Reproduce every line of the material, exactly as given.

> **Material provided**
....................

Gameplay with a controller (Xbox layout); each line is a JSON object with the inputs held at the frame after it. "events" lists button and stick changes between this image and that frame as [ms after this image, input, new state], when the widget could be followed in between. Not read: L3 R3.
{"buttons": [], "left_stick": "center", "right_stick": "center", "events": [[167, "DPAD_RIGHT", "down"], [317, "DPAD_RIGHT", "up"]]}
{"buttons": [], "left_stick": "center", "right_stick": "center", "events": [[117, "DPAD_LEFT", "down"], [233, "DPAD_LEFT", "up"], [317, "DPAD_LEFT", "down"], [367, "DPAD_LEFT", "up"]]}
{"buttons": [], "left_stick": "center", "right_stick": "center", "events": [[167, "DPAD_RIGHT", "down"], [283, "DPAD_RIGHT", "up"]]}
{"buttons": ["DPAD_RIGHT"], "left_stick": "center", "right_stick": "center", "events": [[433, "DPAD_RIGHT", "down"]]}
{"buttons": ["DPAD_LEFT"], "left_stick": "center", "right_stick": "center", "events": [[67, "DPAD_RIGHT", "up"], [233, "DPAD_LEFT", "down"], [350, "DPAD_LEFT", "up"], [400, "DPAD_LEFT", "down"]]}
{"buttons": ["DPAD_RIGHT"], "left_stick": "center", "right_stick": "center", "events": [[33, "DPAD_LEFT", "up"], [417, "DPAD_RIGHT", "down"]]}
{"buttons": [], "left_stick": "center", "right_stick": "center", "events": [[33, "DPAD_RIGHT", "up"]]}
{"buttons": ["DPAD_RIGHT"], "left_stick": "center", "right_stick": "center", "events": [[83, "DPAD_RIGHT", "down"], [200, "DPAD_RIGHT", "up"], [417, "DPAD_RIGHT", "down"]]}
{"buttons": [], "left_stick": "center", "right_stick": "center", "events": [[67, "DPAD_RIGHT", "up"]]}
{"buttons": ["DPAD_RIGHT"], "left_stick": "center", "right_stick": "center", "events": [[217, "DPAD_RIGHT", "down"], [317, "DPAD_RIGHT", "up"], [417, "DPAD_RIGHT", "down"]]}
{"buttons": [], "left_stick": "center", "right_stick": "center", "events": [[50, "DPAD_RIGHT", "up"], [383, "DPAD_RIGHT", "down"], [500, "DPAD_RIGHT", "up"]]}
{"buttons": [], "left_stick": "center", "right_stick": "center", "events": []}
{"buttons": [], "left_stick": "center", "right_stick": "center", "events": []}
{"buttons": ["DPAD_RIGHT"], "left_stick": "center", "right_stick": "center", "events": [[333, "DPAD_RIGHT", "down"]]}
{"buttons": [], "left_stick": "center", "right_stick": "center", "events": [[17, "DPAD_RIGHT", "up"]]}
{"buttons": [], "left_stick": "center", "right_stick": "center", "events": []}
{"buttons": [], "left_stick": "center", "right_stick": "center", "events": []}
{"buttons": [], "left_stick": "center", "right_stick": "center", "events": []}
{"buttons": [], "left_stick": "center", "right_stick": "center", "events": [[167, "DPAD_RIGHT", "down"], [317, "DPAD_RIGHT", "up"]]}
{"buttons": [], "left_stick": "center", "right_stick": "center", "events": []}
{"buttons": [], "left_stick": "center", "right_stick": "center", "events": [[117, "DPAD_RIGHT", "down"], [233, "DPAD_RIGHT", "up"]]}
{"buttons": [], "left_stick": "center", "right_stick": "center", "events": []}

....................

> **Answer box**
Gameplay with a controller (Xbox layout); each line is a JSON object with the inputs held at the frame after it. "events" lists button and stick changes between this image and that frame as [ms after this image, input, new state], when the widget could be followed in between. Not read: L3 R3.
{"buttons": [], "left_stick": "center", "right_stick": "center", "events": [[167, "DPAD_RIGHT", "down"], [317, "DPAD_RIGHT", "up"]]}
{"buttons": [], "left_stick": "center", "right_stick": "center", "events": [[117, "DPAD_LEFT", "down"], [233, "DPAD_LEFT", "up"], [317, "DPAD_LEFT", "down"], [367, "DPAD_LEFT", "up"]]}
{"buttons": [], "left_stick": "center", "right_stick": "center", "events": [[167, "DPAD_RIGHT", "down"], [283, "DPAD_RIGHT", "up"]]}
{"buttons": ["DPAD_RIGHT"], "left_stick": "center", "right_stick": "center", "events": [[433, "DPAD_RIGHT", "down"]]}
{"buttons": ["DPAD_LEFT"], "left_stick": "center", "right_stick": "center", "events": [[67, "DPAD_RIGHT", "up"], [233, "DPAD_LEFT", "down"], [350, "DPAD_LEFT", "up"], [400, "DPAD_LEFT", "down"]]}
{"buttons": ["DPAD_RIGHT"], "left_stick": "center", "right_stick": "center", "events": [[33, "DPAD_LEFT", "up"], [417, "DPAD_RIGHT", "down"]]}
{"buttons": [], "left_stick": "center", "right_stick": "center", "events": [[33, "DPAD_RIGHT", "up"]]}
{"buttons": ["DPAD_RIGHT"], "left_stick": "center", "right_stick": "center", "events": [[83, "DPAD_RIGHT", "down"], [200, "DPAD_RIGHT", "up"], [417, "DPAD_RIGHT", "down"]]}
{"buttons": [], "left_stick": "center", "right_stick": "center", "events": [[67, "DPAD_RIGHT", "up"]]}
{"buttons": ["DPAD_RIGHT"], "left_stick": "center", "right_stick": "center", "events": [[217, "DPAD_RIGHT", "down"], [317, "DPAD_RIGHT", "up"], [417, "DPAD_RIGHT", "down"]]}
{"buttons": [], "left_stick": "center", "right_stick": "center", "events": [[50, "DPAD_RIGHT", "up"], [383, "DPAD_RIGHT", "down"], [500, "DPAD_RIGHT", "up"]]}
{"buttons": [], "left_stick": "center", "right_stick": "center", "events": []}
{"buttons": [], "left_stick": "center", "right_stick": "center", "events": []}
{"buttons": ["DPAD_RIGHT"], "left_stick": "center", "right_stick": "center", "events": [[333, "DPAD_RIGHT", "down"]]}
{"buttons": [], "left_stick": "center", "right_stick": "center", "events": [[17, "DPAD_RIGHT", "up"]]}
{"buttons": [], "left_stick": "center", "right_stick": "center", "events": []}
{"buttons": [], "left_stick": "center", "right_stick": "center", "events": []}
{"buttons": [], "left_stick": "center", "right_stick": "center", "events": []}
{"buttons": [], "left_stick": "center", "right_stick": "center", "events": [[167, "DPAD_RIGHT", "down"], [317, "DPAD_RIGHT", "up"]]}
{"buttons": [], "left_stick": "center", "right_stick": "center", "events": []}
{"buttons": [], "left_stick": "center", "right_stick": "center", "events": [[117, "DPAD_RIGHT", "down"], [233, "DPAD_RIGHT", "up"]]}
{"buttons": [], "left_stick": "center", "right_stick": "center", "events": []}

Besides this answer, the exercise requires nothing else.